===== Available data =====

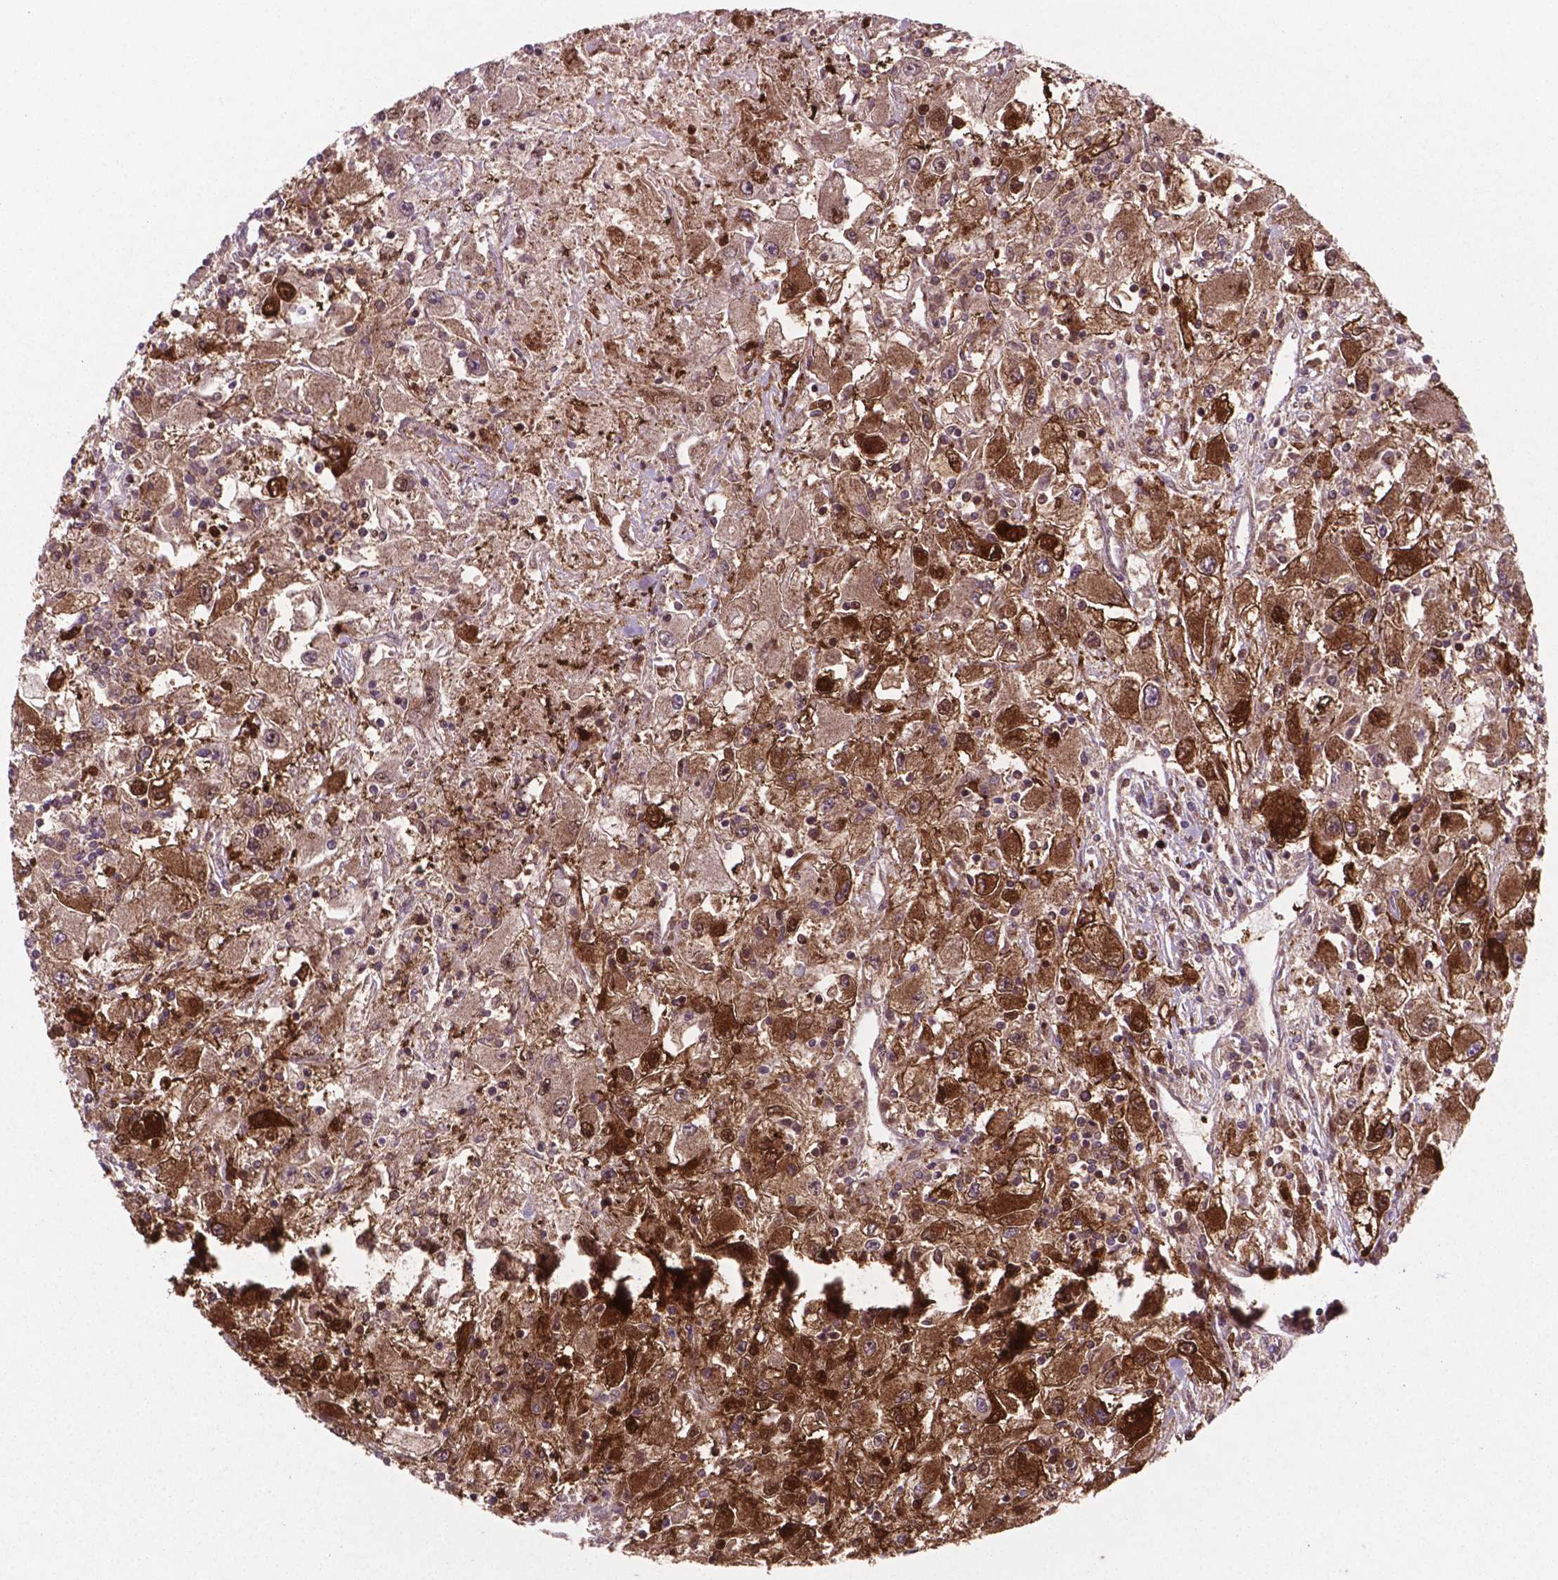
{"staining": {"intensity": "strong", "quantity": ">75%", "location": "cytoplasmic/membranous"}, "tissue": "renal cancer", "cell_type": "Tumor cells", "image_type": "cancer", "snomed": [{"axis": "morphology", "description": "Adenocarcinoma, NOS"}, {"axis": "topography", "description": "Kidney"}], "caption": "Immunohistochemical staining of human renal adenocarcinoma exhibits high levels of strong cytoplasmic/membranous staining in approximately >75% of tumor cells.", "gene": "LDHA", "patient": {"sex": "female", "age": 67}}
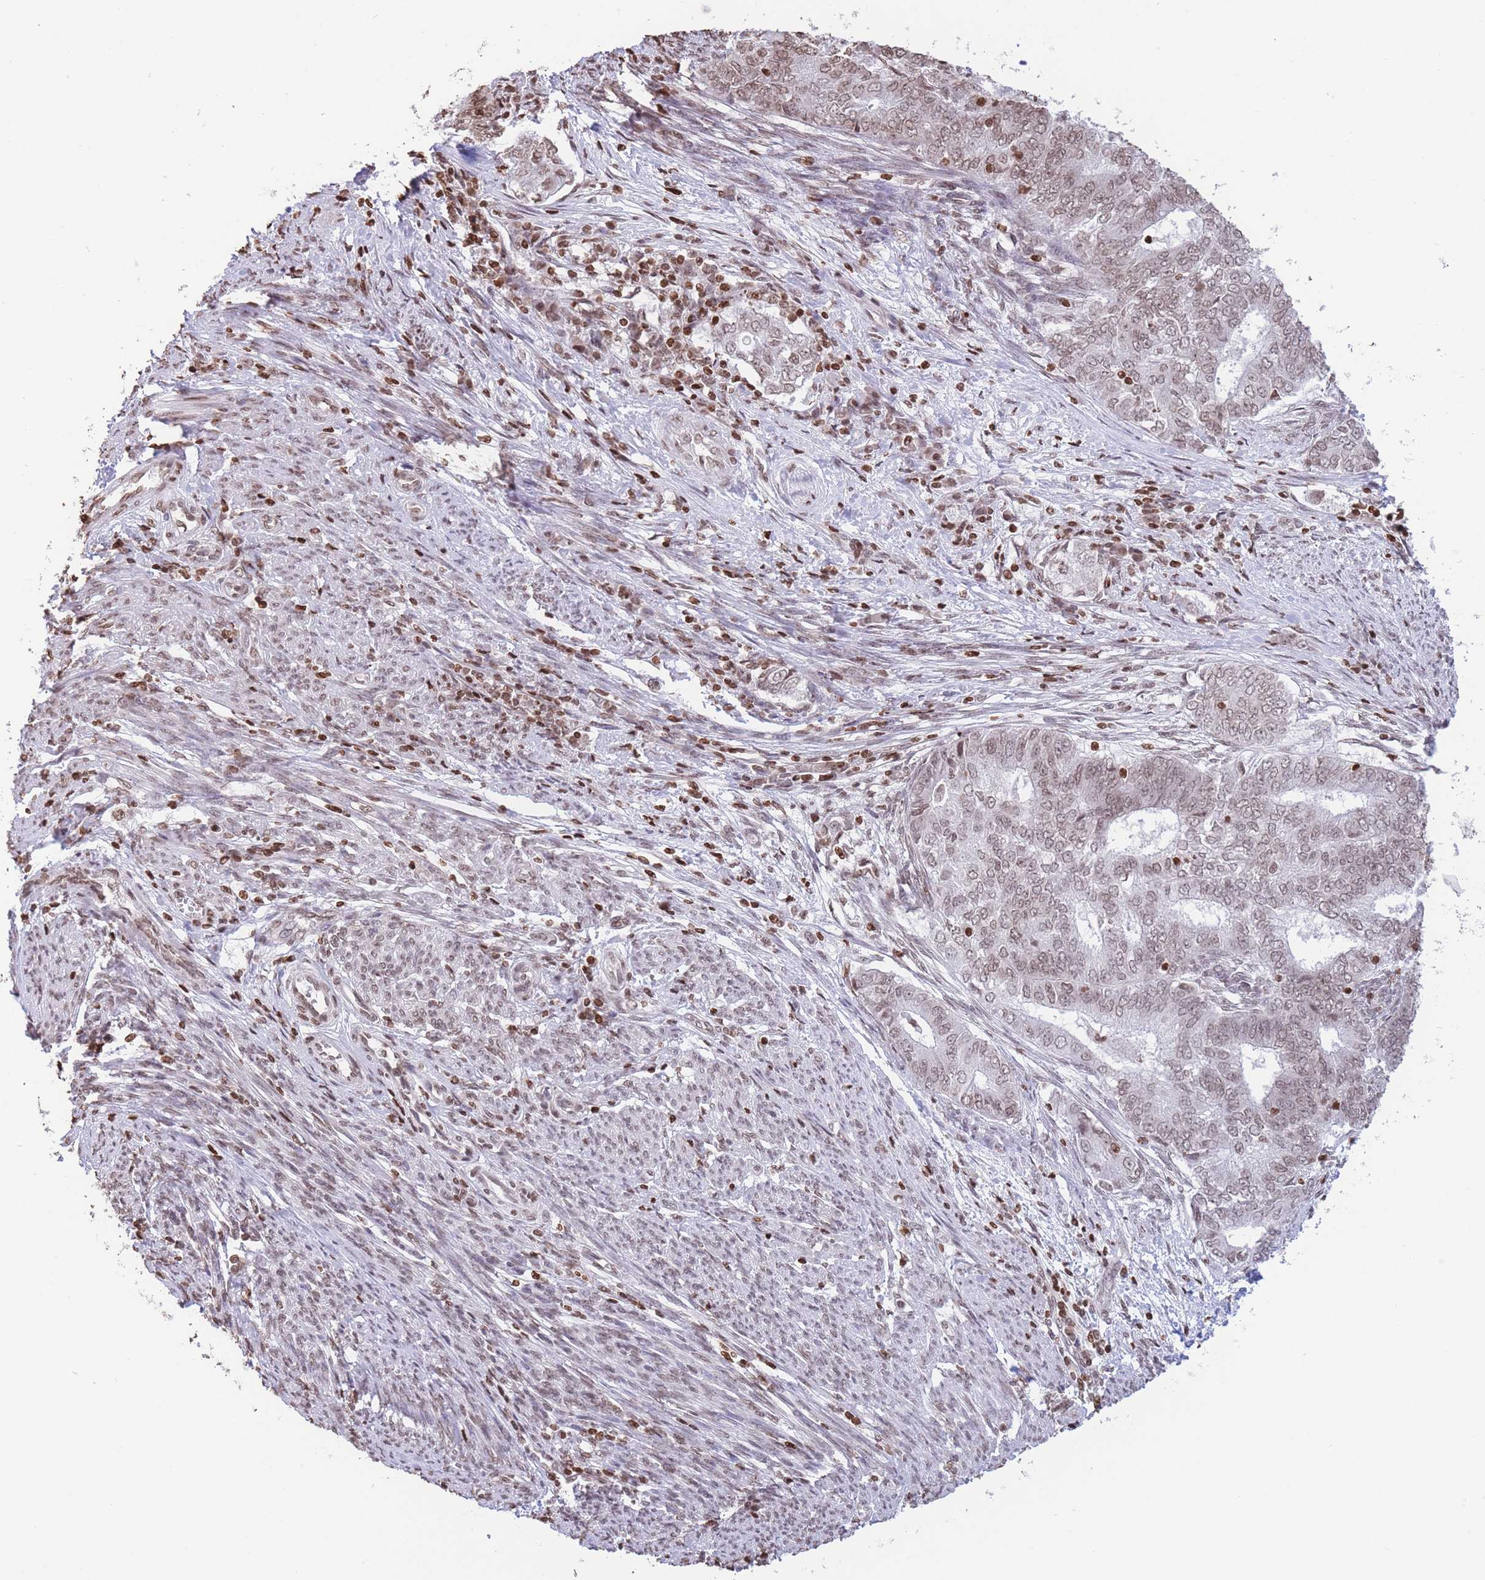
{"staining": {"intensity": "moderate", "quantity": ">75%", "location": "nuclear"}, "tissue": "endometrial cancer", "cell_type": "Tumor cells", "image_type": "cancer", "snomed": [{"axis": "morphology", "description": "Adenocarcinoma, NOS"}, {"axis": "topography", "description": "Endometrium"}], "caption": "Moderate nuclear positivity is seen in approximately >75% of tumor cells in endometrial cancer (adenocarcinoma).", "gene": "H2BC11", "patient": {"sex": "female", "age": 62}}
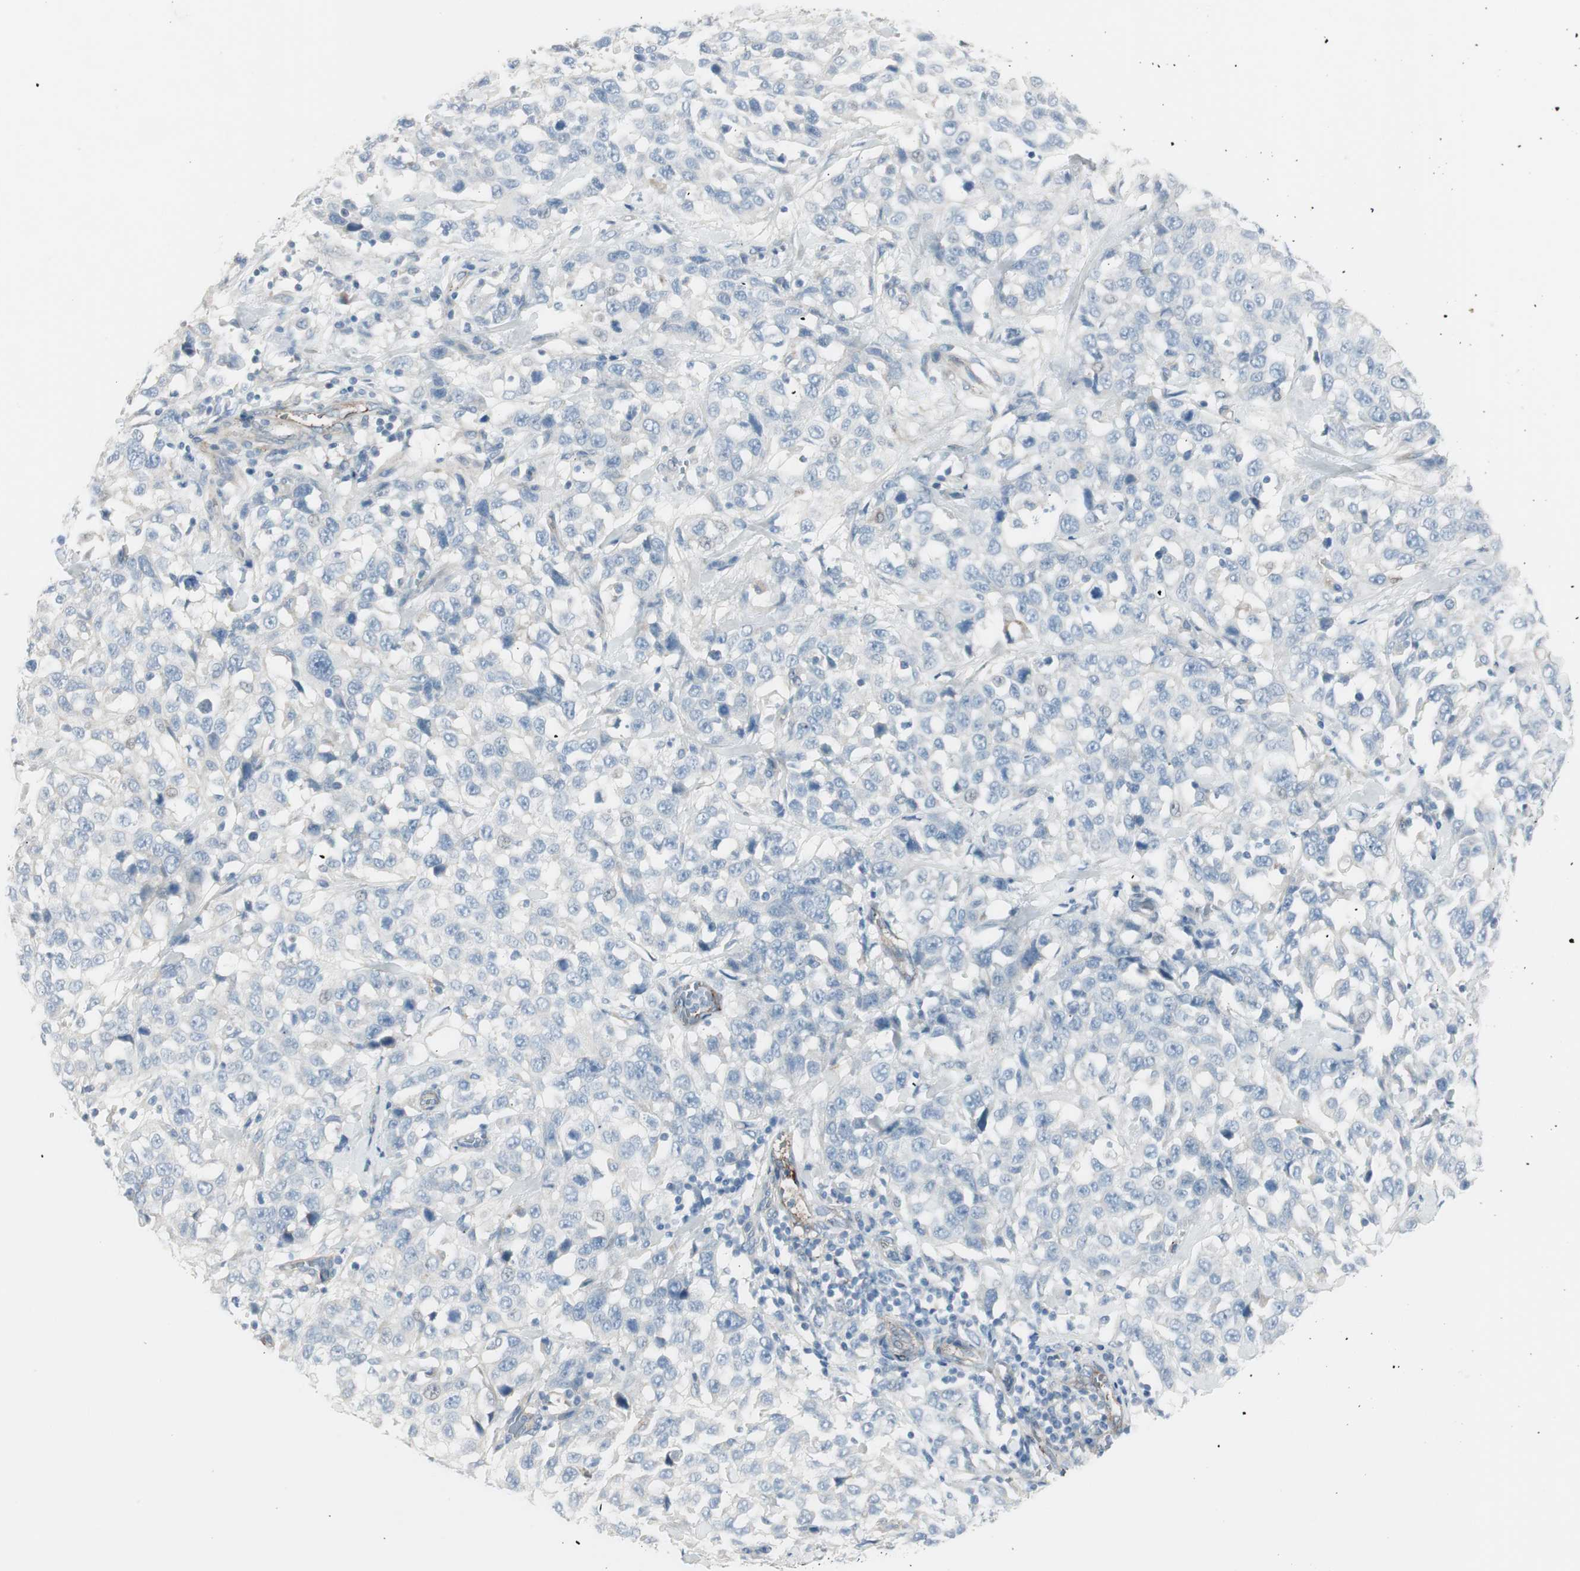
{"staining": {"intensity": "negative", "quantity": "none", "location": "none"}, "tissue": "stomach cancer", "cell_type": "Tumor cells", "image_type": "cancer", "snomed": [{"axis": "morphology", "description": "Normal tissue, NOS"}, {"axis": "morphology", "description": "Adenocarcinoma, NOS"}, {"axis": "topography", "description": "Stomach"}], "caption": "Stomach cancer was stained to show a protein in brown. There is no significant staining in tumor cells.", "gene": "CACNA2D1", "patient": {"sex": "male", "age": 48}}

=====

What needs to be done
The required output is each line above restated verbatim, with all images omitted.

Solution to the problem
{"staining": {"intensity": "strong", "quantity": ">75%", "location": "cytoplasmic/membranous"}, "tissue": "renal cancer", "cell_type": "Tumor cells", "image_type": "cancer", "snomed": [{"axis": "morphology", "description": "Adenocarcinoma, NOS"}, {"axis": "topography", "description": "Kidney"}], "caption": "Immunohistochemical staining of human renal adenocarcinoma exhibits high levels of strong cytoplasmic/membranous staining in approximately >75% of tumor cells.", "gene": "LDHA", "patient": {"sex": "female", "age": 67}}
{"staining": {"intensity": "moderate", "quantity": ">75%", "location": "nuclear"}, "tissue": "endometrial cancer", "cell_type": "Tumor cells", "image_type": "cancer", "snomed": [{"axis": "morphology", "description": "Adenocarcinoma, NOS"}, {"axis": "topography", "description": "Endometrium"}], "caption": "Moderate nuclear positivity is seen in approximately >75% of tumor cells in endometrial cancer (adenocarcinoma).", "gene": "H2BC11", "patient": {"sex": "female", "age": 62}}
{"staining": {"intensity": "negative", "quantity": "none", "location": "none"}, "tissue": "stomach cancer", "cell_type": "Tumor cells", "image_type": "cancer", "snomed": [{"axis": "morphology", "description": "Normal tissue, NOS"}, {"axis": "morphology", "description": "Adenocarcinoma, NOS"}, {"axis": "topography", "description": "Stomach"}], "caption": "Stomach cancer was stained to show a protein in brown. There is no significant staining in tumor cells.", "gene": "CACNA2D1", "patient": {"sex": "male", "age": 48}}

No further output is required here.